Unanswered Questions and Future Research
Future studies examining the effect of weight changes in patients with T2D on the risk of ORC require a large sample size with a longer follow-up time including both women and men with repeated BMIs across the life course and information about intentional and unintentional weight loss. Future studies should consider quantification of visceral adiposity and fat in the liver, as these have strong correlations with insulin resistance, a potentially key biological mechanism for cancer development.
Statement of Ethics
Individual patient consent was not required; the data used contained anonymized patient data from routinely collected sources in the UK a network of GP practices and national cancer registry. All patients at the time of GP registration are given the option to withhold sharing their data. The study was approved by 11/EM/0337 NREC committee East Midlands-Nottingham, UK. This study was performed in accordance with the Declaration of Helsinki.
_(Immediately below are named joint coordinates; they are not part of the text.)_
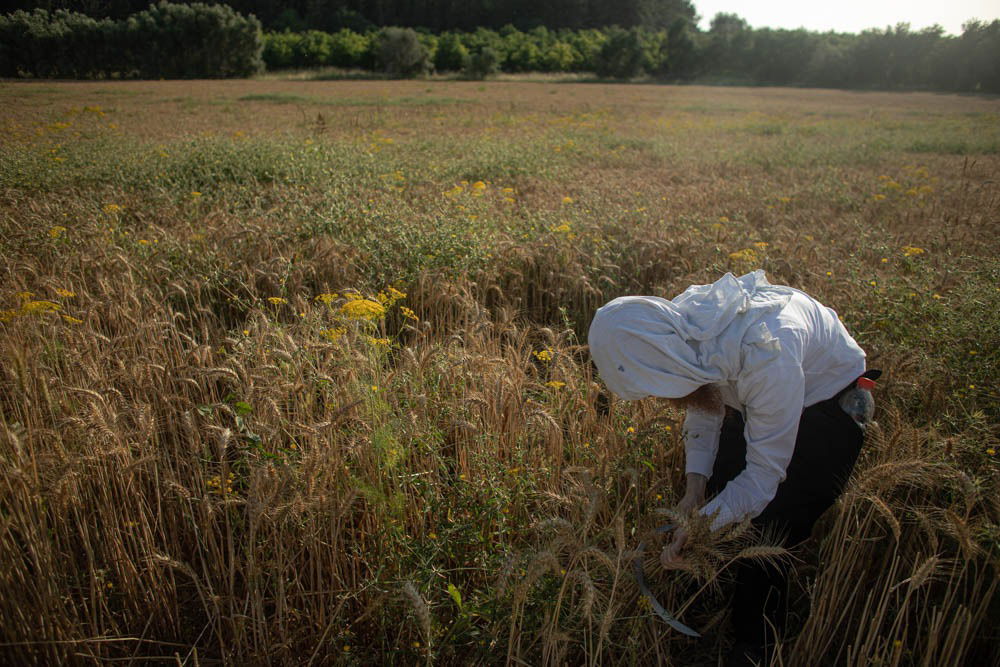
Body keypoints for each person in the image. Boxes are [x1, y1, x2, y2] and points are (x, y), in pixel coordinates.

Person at [588, 270, 871, 666]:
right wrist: (694, 492)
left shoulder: (768, 351)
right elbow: (703, 406)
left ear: (668, 365)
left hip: (826, 403)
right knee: (721, 494)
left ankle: (755, 644)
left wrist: (701, 523)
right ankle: (712, 588)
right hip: (760, 391)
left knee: (771, 524)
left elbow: (763, 477)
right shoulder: (680, 333)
Conflict of Interest Statement
A.G.R. has received lecture honoraria from Merck Serona and Janssen-Cilag, and independent research funding and lecture honoraria from Novo Nordisk and Sanofi Pasteur MPS, unrelated to this study. J.L.B. is an Associate Editor for Obesity Facts. All other authors have no conflicts of interest to declare.
Funding Sources
This paper presents independent research funded by the National Institute for Health Research (NIHR) under its Programme Grants for Applied Research (Grant reference No. RP-PG-0707-10031). A.G.R., C.W., and E.B. are supported by the Manchester NIHR Biomedical Research Centre (IS-BRC-1215-20007). B.W.J. and J.L.B. were funded by Novo Nordisk Foundation (Grant No.: NNF17OC0028338) and the Dr. Sofus Carl Emil Friis and wife Olga Doris’ Fund. The project was also supported by the World Cancer Research Fund.
Author Contributions
The followings are the authors’ contribution: A.G.R. and E.B.: conceptualization; E.B.: data curation; B.W.J. and C.W.: formal analysis; A.G.R. and J.L.B.: funding acquisition; A.G.R., B.W.J., C.W., E.B., J.L.B., and N.G.: methodology; A.G.R., C.W., E.B., and N.G.: supervision; A.G.R. and B.W.J.: writing – original draft; C.W., E.B., J.L.B., and N.G.: writing – review and editing.
Data Availability Statement
The data used were anonymized records from individuals from the Salford Integrated Record. The ethical approval gained to use the data was prior to the general change in UK policy for data sharing (now overseen by the MHRA and NHS Digital). The approval for this data does not allow sharing or uploading of the individual records. Statistical code and clinical code sets can be provided on request.